Environmental groups cheered the news, and the climate deal got wide media attention. But the governor faces a tougher sell in Olympia as he tries in coming months to persuade lawmakers to back some of his more ambitious carbon-reducing ideas.
A bipartisan group formed by the Legislature has been meeting since spring to recommend cost-effective strategies. With a Dec. 31 deadline to finalize a report, there appears to be little agreement yet on strategies.
“We’ve reached a point in the process where folks’ philosophical differences are becoming clearer than ever,” Rep. Joe Fitzgibbon, D-Burien, said last month. “At the (Nov. 6) meeting, it seemed clear that it’s going to be very difficult for us to get a majority vote for any meaningful recommendation.”
The five-member group, which includes the governor as a non-voting member, meets again Friday. A public hearing is scheduled for Dec. 13 in Olympia. Any recommendation needs approval from at least three panelists. The group is split along party lines on many ideas.
Inslee spokeswoman Jaime Smith said Wednesday the governor is confident the group will come up with some productive recommendations. Inslee favors some ambitious strategies, including capping carbon pollution, phasing out coal-fired electricity, investing in clean energy research and developing lower carbon fuel standards.

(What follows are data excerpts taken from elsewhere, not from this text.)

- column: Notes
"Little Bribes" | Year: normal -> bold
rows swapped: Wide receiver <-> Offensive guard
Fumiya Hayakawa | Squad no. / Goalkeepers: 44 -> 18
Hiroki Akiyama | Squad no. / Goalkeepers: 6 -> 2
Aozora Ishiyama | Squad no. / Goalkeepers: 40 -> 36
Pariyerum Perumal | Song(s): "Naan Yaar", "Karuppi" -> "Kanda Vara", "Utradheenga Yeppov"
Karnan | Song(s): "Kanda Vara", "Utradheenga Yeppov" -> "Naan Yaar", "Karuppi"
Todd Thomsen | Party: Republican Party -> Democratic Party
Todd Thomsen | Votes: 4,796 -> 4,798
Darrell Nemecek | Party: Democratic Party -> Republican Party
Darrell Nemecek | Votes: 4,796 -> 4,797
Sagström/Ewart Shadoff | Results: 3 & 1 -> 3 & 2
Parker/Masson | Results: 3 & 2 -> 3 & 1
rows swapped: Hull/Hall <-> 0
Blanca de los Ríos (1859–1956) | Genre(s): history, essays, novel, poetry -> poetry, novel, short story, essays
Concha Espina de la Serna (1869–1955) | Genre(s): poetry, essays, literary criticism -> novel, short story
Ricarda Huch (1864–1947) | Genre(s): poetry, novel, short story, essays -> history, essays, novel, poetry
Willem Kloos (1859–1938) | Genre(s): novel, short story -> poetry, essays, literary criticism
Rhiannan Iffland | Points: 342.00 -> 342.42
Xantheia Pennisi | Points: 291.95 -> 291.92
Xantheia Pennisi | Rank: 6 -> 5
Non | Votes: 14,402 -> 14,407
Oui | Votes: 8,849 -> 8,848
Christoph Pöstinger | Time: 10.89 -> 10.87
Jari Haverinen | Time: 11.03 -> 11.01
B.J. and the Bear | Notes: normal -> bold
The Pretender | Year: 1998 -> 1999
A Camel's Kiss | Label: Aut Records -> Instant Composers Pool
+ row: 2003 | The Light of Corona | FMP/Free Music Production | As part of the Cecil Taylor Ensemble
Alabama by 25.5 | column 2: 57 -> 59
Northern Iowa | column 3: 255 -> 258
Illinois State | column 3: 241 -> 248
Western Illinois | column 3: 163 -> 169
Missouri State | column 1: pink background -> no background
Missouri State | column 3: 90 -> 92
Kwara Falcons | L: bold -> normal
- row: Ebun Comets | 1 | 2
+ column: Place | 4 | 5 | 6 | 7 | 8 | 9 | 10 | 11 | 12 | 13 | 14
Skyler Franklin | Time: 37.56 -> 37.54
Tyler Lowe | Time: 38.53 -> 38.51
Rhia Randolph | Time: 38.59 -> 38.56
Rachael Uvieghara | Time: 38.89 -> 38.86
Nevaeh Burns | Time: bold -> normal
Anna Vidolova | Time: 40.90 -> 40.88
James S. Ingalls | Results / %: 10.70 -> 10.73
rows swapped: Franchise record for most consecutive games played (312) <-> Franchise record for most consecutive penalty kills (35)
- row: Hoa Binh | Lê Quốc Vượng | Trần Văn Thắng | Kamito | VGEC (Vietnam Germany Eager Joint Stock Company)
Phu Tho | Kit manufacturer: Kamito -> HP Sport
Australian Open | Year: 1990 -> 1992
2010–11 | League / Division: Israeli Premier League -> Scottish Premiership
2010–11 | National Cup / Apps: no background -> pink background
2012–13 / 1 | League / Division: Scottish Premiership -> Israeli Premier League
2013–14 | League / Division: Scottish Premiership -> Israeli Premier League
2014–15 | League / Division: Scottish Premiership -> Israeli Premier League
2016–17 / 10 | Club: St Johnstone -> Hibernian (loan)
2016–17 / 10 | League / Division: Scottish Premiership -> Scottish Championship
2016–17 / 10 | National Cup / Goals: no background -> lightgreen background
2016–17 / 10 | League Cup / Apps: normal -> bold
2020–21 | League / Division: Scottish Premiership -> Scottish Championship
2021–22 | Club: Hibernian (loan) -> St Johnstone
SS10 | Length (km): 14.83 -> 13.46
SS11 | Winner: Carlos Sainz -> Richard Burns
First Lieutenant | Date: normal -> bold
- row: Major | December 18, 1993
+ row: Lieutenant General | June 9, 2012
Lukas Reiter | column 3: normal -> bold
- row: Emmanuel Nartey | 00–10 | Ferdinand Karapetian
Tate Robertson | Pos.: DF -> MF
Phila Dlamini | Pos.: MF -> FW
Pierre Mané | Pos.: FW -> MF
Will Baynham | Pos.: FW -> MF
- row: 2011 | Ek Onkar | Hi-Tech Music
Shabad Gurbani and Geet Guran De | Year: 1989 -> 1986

A 2008 state law called for Washington to return to 1990 greenhouse gas emissions levels by 2020, and for greater reductions beyond that. In 2010, Washington state emitted 96 million metric tons of carbon dioxide, up from about 88.4 million a decade earlier.
Sen. Doug Ericksen, R-Ferndale, one of two Republicans on the group, has noted there’s no penalty for not meeting those climate goals.
“In 2008, the Legislature passed nonbinding goals of reducing carbon with absolutely no mandate or teeth,” said Ericksen, who is chairman of the Senate’s energy, environment and telecommunications committee.
Meanwhile, the other Republican on the panel, Rep. Shelly Short, has said lawmakers could revisit that 2008 law if it doesn’t work economically for businesses and citizens. Short, who represents a district in northeastern Washington, wants to see the state maximize its hydroelectric power or tap conservation strategies.
Sen. Kevin Ranker, D-Orcas Island, says the state must consider bolder proposals, such as a cap-and-trade program, low-carbon fuels or working with utilities to transition away from coal-powered electricity.
Ranker said he’s optimistic about a bipartisan legislative agreement. But failing that, he said, the state needs to move forward, whether through citizen initiative or executive order.
Jessica Finn Coven, state director for Climate Solutions, said some proposals could be accomplished outside the Legislature. In 2011, former Gov. Chris Gregoire reached an agreement with TransAlta to shut down its boilers at the state’s only coal-fired power plant by 2025. The Sierra Club and other environmentalists are urging Puget Sound Energy to stop buying coal-fired electricity. The Bellevue-based utility has been a leader in wind energy, but relies on coal for 30 percent of its electricity mix.
PSE spokesman Grant Ringel said the utility realizes customers want cleaner energy but it also must balances the need to keep electric bills affordable.